- _REQUIRED TASK_:
Find each line in the material below that contains the string "label", matching case exactly, and copy those lines.

- _Part of a data file_:
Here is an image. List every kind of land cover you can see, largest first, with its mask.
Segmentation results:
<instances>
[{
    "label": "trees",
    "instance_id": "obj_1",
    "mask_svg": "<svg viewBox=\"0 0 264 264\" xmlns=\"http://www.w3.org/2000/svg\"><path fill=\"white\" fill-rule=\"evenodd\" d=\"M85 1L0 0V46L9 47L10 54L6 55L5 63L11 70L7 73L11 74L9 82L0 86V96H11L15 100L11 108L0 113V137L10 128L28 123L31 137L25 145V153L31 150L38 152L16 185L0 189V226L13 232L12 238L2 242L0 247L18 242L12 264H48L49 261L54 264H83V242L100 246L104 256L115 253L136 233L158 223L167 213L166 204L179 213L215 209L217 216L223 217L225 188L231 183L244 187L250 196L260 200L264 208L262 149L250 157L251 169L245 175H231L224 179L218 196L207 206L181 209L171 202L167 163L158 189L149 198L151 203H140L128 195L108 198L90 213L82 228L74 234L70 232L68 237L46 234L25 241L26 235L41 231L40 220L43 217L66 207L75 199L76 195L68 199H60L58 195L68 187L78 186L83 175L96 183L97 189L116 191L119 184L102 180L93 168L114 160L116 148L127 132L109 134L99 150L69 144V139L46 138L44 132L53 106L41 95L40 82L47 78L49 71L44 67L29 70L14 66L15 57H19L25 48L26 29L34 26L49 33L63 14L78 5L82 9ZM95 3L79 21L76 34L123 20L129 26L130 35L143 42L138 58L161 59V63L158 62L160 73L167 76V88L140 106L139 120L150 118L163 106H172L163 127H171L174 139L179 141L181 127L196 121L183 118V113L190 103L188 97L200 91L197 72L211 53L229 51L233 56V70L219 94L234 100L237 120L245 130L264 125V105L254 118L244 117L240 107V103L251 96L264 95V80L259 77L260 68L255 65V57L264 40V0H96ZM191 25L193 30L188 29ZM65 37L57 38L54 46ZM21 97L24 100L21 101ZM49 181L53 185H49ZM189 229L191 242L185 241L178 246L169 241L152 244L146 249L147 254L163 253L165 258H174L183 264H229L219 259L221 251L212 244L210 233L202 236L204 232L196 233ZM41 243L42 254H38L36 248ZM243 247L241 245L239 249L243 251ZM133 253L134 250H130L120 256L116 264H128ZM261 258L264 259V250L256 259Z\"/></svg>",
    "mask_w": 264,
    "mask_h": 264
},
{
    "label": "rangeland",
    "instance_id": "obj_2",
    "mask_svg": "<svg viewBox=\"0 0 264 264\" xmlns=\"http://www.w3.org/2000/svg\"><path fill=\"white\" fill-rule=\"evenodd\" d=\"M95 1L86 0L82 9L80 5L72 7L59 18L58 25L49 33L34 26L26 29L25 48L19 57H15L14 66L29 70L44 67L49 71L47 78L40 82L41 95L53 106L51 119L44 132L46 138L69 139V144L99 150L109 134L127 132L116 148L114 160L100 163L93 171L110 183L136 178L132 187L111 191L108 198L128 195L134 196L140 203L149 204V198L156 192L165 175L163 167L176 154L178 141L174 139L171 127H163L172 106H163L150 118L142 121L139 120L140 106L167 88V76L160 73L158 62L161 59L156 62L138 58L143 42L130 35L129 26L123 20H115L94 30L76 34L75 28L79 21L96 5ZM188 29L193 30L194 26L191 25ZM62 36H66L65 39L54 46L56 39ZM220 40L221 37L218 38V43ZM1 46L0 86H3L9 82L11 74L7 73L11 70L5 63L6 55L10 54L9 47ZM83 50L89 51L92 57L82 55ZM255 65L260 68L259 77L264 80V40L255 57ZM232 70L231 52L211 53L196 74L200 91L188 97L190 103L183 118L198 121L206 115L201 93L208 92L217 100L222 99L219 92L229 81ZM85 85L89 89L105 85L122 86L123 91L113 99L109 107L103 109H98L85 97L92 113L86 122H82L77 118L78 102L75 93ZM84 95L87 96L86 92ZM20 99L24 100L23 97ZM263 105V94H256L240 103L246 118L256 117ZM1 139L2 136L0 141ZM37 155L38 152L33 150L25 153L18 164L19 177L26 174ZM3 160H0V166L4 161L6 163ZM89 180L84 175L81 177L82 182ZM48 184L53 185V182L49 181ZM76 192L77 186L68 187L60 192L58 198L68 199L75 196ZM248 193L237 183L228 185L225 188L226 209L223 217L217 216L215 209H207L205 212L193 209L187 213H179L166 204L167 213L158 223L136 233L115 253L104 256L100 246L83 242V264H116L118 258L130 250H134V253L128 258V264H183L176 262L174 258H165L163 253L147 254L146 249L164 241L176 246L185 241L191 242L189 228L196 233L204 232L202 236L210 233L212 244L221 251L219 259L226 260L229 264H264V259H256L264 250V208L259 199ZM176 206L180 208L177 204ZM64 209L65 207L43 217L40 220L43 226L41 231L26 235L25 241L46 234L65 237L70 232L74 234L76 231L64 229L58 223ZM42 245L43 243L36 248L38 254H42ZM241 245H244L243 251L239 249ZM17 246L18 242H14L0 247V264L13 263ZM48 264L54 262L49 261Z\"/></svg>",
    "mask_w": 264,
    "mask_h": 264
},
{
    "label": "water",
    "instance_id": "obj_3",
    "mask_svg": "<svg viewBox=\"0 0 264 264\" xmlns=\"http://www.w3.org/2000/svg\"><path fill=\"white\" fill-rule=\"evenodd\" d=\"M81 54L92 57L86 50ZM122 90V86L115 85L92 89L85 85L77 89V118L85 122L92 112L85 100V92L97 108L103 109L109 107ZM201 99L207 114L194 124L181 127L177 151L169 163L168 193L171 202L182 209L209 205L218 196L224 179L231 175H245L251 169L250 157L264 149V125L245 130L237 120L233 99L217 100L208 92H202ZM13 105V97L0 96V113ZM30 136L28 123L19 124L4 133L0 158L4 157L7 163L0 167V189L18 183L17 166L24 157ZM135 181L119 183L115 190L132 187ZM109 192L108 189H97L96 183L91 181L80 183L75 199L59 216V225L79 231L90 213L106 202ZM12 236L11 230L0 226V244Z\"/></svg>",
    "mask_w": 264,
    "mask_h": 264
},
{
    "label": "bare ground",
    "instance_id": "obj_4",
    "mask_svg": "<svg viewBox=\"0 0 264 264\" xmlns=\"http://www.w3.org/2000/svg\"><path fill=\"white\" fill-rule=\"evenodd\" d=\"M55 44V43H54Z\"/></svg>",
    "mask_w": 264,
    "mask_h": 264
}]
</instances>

- _COMPLETE ANSWER_:
    "label": "trees",
    "label": "rangeland",
    "label": "water",
    "label": "bare ground",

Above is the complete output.